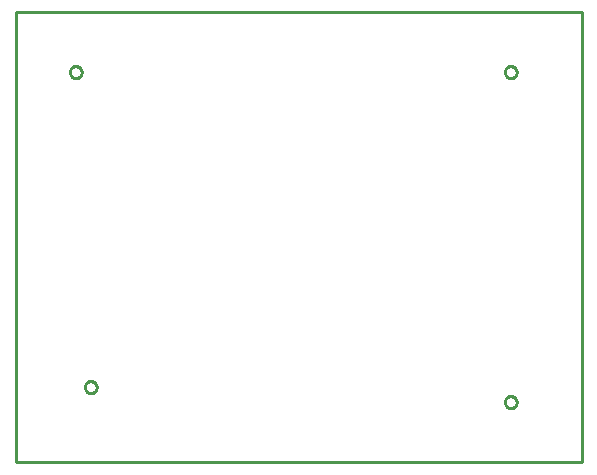
<source format=gbr>
G04 EAGLE Gerber RS-274X export*
G75*
%MOMM*%
%FSLAX34Y34*%
%LPD*%
%IN*%
%IPPOS*%
%AMOC8*
5,1,8,0,0,1.08239X$1,22.5*%
G01*
%ADD10C,0.254000*%


D10*
X12700Y25400D02*
X492000Y25400D01*
X492000Y406300D01*
X12700Y406300D01*
X12700Y25400D01*
X68500Y355319D02*
X68437Y354761D01*
X68312Y354214D01*
X68127Y353684D01*
X67883Y353178D01*
X67584Y352702D01*
X67234Y352263D01*
X66837Y351866D01*
X66398Y351516D01*
X65922Y351217D01*
X65416Y350973D01*
X64886Y350788D01*
X64339Y350663D01*
X63781Y350600D01*
X63219Y350600D01*
X62661Y350663D01*
X62114Y350788D01*
X61584Y350973D01*
X61078Y351217D01*
X60602Y351516D01*
X60163Y351866D01*
X59766Y352263D01*
X59416Y352702D01*
X59117Y353178D01*
X58873Y353684D01*
X58688Y354214D01*
X58563Y354761D01*
X58500Y355319D01*
X58500Y355881D01*
X58563Y356439D01*
X58688Y356986D01*
X58873Y357516D01*
X59117Y358022D01*
X59416Y358498D01*
X59766Y358937D01*
X60163Y359334D01*
X60602Y359684D01*
X61078Y359983D01*
X61584Y360227D01*
X62114Y360412D01*
X62661Y360537D01*
X63219Y360600D01*
X63781Y360600D01*
X64339Y360537D01*
X64886Y360412D01*
X65416Y360227D01*
X65922Y359983D01*
X66398Y359684D01*
X66837Y359334D01*
X67234Y358937D01*
X67584Y358498D01*
X67883Y358022D01*
X68127Y357516D01*
X68312Y356986D01*
X68437Y356439D01*
X68500Y355881D01*
X68500Y355319D01*
X81200Y88619D02*
X81137Y88061D01*
X81012Y87514D01*
X80827Y86984D01*
X80583Y86478D01*
X80284Y86002D01*
X79934Y85563D01*
X79537Y85166D01*
X79098Y84816D01*
X78622Y84517D01*
X78116Y84273D01*
X77586Y84088D01*
X77039Y83963D01*
X76481Y83900D01*
X75919Y83900D01*
X75361Y83963D01*
X74814Y84088D01*
X74284Y84273D01*
X73778Y84517D01*
X73302Y84816D01*
X72863Y85166D01*
X72466Y85563D01*
X72116Y86002D01*
X71817Y86478D01*
X71573Y86984D01*
X71388Y87514D01*
X71263Y88061D01*
X71200Y88619D01*
X71200Y89181D01*
X71263Y89739D01*
X71388Y90286D01*
X71573Y90816D01*
X71817Y91322D01*
X72116Y91798D01*
X72466Y92237D01*
X72863Y92634D01*
X73302Y92984D01*
X73778Y93283D01*
X74284Y93527D01*
X74814Y93712D01*
X75361Y93837D01*
X75919Y93900D01*
X76481Y93900D01*
X77039Y93837D01*
X77586Y93712D01*
X78116Y93527D01*
X78622Y93283D01*
X79098Y92984D01*
X79537Y92634D01*
X79934Y92237D01*
X80284Y91798D01*
X80583Y91322D01*
X80827Y90816D01*
X81012Y90286D01*
X81137Y89739D01*
X81200Y89181D01*
X81200Y88619D01*
X436800Y75919D02*
X436737Y75361D01*
X436612Y74814D01*
X436427Y74284D01*
X436183Y73778D01*
X435884Y73302D01*
X435534Y72863D01*
X435137Y72466D01*
X434698Y72116D01*
X434222Y71817D01*
X433716Y71573D01*
X433186Y71388D01*
X432639Y71263D01*
X432081Y71200D01*
X431519Y71200D01*
X430961Y71263D01*
X430414Y71388D01*
X429884Y71573D01*
X429378Y71817D01*
X428902Y72116D01*
X428463Y72466D01*
X428066Y72863D01*
X427716Y73302D01*
X427417Y73778D01*
X427173Y74284D01*
X426988Y74814D01*
X426863Y75361D01*
X426800Y75919D01*
X426800Y76481D01*
X426863Y77039D01*
X426988Y77586D01*
X427173Y78116D01*
X427417Y78622D01*
X427716Y79098D01*
X428066Y79537D01*
X428463Y79934D01*
X428902Y80284D01*
X429378Y80583D01*
X429884Y80827D01*
X430414Y81012D01*
X430961Y81137D01*
X431519Y81200D01*
X432081Y81200D01*
X432639Y81137D01*
X433186Y81012D01*
X433716Y80827D01*
X434222Y80583D01*
X434698Y80284D01*
X435137Y79934D01*
X435534Y79537D01*
X435884Y79098D01*
X436183Y78622D01*
X436427Y78116D01*
X436612Y77586D01*
X436737Y77039D01*
X436800Y76481D01*
X436800Y75919D01*
X436800Y355319D02*
X436737Y354761D01*
X436612Y354214D01*
X436427Y353684D01*
X436183Y353178D01*
X435884Y352702D01*
X435534Y352263D01*
X435137Y351866D01*
X434698Y351516D01*
X434222Y351217D01*
X433716Y350973D01*
X433186Y350788D01*
X432639Y350663D01*
X432081Y350600D01*
X431519Y350600D01*
X430961Y350663D01*
X430414Y350788D01*
X429884Y350973D01*
X429378Y351217D01*
X428902Y351516D01*
X428463Y351866D01*
X428066Y352263D01*
X427716Y352702D01*
X427417Y353178D01*
X427173Y353684D01*
X426988Y354214D01*
X426863Y354761D01*
X426800Y355319D01*
X426800Y355881D01*
X426863Y356439D01*
X426988Y356986D01*
X427173Y357516D01*
X427417Y358022D01*
X427716Y358498D01*
X428066Y358937D01*
X428463Y359334D01*
X428902Y359684D01*
X429378Y359983D01*
X429884Y360227D01*
X430414Y360412D01*
X430961Y360537D01*
X431519Y360600D01*
X432081Y360600D01*
X432639Y360537D01*
X433186Y360412D01*
X433716Y360227D01*
X434222Y359983D01*
X434698Y359684D01*
X435137Y359334D01*
X435534Y358937D01*
X435884Y358498D01*
X436183Y358022D01*
X436427Y357516D01*
X436612Y356986D01*
X436737Y356439D01*
X436800Y355881D01*
X436800Y355319D01*
M02*

</source>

*****

The listing above holds a line with "X435137Y79934D01*" and a line with "X432639Y350663D01*". Print the stretch from the first through the second, exactly and alone.

X435137Y79934D01*
X435534Y79537D01*
X435884Y79098D01*
X436183Y78622D01*
X436427Y78116D01*
X436612Y77586D01*
X436737Y77039D01*
X436800Y76481D01*
X436800Y75919D01*
X436800Y355319D02*
X436737Y354761D01*
X436612Y354214D01*
X436427Y353684D01*
X436183Y353178D01*
X435884Y352702D01*
X435534Y352263D01*
X435137Y351866D01*
X434698Y351516D01*
X434222Y351217D01*
X433716Y350973D01*
X433186Y350788D01*
X432639Y350663D01*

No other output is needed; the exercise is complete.